Boy struck by car improving

Family questions why driver not charged
Mar. 14, 2014 @ 08:16 AM

The 15-year-old West Caldwell High student struck by a car Feb. 24 remains in the hospital but is out of danger and continuing to improve, his family says.

The N.C. Highway Patrol is not going to charge the driver who hit Grayson Walker -- and the boy's family is upset about that, grandmother Roberta Brookshire said.

"We're not satisfied with how the investigation was handled," she said.

The driver, Brittany Moretz, was taking her daughter to Hudson Elementary School that morning around 7:30 a.m. when her Hyundai Elantra struck Grayson, who was retrieving the body of his 7-month-old pit bull, Isabell, from the middle of Fairwood Drive at the end of Jordan Place. The dog had been run over and killed a short time earlier.

Grayson was flown to Carolinas Medical Center in Charlotte with a head injury. A portion of his skull was removed to relieve brain swelling, and initially he was in critical condition and breathing with the aid of a ventilator. Grayson was removed from the ventilator Feb. 27 and later began following simple commands. Gray now has about four hours of physical therapy daily and is able to eat pureed food. He also has begun to walk on his own and is talking some.

The N.C. Highway Patrol said Moretz was not speeding.

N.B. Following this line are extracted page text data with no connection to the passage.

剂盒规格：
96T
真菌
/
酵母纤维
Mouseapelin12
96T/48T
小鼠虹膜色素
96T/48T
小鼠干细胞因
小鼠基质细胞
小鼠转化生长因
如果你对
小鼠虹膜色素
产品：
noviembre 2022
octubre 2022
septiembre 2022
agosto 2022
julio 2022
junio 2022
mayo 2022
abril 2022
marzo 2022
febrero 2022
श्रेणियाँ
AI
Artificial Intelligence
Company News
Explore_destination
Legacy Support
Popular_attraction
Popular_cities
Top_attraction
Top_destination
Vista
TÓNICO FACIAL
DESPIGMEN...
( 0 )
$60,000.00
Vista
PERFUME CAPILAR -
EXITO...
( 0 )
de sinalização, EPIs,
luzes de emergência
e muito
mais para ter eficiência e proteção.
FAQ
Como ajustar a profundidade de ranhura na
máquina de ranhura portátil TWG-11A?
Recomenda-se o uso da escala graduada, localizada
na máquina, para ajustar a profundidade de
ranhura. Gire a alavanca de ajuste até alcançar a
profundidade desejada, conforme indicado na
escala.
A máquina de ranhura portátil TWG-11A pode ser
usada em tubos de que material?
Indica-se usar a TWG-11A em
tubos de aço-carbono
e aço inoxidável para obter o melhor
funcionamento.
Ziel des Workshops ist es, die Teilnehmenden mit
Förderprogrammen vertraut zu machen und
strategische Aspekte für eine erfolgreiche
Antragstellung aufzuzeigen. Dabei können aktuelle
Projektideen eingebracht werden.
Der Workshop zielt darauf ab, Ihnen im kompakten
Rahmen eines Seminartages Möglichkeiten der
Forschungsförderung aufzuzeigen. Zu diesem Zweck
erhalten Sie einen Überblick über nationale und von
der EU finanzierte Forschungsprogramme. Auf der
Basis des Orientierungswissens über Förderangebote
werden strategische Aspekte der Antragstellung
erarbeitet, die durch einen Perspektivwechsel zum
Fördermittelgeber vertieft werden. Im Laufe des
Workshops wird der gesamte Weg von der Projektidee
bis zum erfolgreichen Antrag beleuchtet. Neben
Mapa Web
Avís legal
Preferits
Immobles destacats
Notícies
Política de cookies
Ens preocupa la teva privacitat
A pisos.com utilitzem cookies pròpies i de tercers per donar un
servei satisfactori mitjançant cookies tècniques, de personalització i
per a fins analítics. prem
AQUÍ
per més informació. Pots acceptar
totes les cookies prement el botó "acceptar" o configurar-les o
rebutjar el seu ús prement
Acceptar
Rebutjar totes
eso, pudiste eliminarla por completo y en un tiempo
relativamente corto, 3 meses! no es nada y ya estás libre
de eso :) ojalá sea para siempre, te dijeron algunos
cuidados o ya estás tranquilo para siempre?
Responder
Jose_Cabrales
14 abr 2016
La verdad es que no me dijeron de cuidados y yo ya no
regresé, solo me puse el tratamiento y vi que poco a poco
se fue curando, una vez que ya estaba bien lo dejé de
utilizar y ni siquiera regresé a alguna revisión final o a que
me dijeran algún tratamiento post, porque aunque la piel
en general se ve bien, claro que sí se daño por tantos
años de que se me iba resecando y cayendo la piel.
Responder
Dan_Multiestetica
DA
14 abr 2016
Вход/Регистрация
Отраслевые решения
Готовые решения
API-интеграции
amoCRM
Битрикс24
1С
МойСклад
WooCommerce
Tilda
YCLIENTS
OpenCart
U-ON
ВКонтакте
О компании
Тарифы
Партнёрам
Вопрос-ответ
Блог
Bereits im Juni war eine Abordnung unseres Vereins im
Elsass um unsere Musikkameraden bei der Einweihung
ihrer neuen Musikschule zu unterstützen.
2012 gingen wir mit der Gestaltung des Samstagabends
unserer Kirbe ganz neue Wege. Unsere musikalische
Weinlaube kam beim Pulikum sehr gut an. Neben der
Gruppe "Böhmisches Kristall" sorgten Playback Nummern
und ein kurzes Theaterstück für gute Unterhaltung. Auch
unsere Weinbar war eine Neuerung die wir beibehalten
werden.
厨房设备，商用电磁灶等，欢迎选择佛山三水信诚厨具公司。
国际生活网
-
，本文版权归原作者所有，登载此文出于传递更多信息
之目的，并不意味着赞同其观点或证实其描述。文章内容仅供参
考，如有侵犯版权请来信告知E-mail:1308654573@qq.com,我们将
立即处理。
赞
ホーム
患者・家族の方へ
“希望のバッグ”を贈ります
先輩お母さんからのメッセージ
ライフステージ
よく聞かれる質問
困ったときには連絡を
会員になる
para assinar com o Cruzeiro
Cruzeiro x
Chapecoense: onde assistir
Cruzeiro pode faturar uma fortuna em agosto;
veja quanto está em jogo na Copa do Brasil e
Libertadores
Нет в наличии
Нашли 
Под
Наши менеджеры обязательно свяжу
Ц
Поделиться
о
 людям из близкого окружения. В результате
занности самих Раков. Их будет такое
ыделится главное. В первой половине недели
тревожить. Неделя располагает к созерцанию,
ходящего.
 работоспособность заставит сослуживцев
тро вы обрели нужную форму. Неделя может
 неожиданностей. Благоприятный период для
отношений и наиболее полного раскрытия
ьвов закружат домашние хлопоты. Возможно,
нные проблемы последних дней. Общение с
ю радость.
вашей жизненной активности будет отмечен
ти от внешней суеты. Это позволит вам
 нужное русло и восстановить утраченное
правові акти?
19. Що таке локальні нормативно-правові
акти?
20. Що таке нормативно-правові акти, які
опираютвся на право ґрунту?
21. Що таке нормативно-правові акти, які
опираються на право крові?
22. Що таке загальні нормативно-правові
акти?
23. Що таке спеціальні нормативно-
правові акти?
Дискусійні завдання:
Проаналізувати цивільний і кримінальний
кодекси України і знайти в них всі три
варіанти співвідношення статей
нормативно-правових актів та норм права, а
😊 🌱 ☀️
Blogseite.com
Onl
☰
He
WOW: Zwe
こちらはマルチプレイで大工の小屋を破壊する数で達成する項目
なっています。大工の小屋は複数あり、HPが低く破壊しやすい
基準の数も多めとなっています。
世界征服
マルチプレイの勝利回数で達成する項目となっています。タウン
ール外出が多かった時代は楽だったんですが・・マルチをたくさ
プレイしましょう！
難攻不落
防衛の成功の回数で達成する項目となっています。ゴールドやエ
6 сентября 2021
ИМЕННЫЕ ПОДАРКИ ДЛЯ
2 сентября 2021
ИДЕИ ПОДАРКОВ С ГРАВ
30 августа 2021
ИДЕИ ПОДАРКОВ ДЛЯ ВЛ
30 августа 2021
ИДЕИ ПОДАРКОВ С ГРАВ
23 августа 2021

Moretz has said that she does not remember exactly what happened, but she insists she was not texting or using her phone. Moretz was interviewed by investigators at least two times, and a Highway Patrol accident-reconstruction team also looked into the incident.

Trooper Troy Stutts, who investigated the accident, said he did not check Moretz's cellphone records for any incoming or outgoing texts or phone calls.

"Nothing led me to believe she was on the phone or distracted," Stutts said.

Brookshire doesn't accept that the incident could have occurred if Moretz had her eyes on the road and her mind on her driving.

"I feel like if there is a cellphone in the car, it should be checked, especially with what happened to my grandson," Brookshire said.

"Somebody wasn't paying attention that day."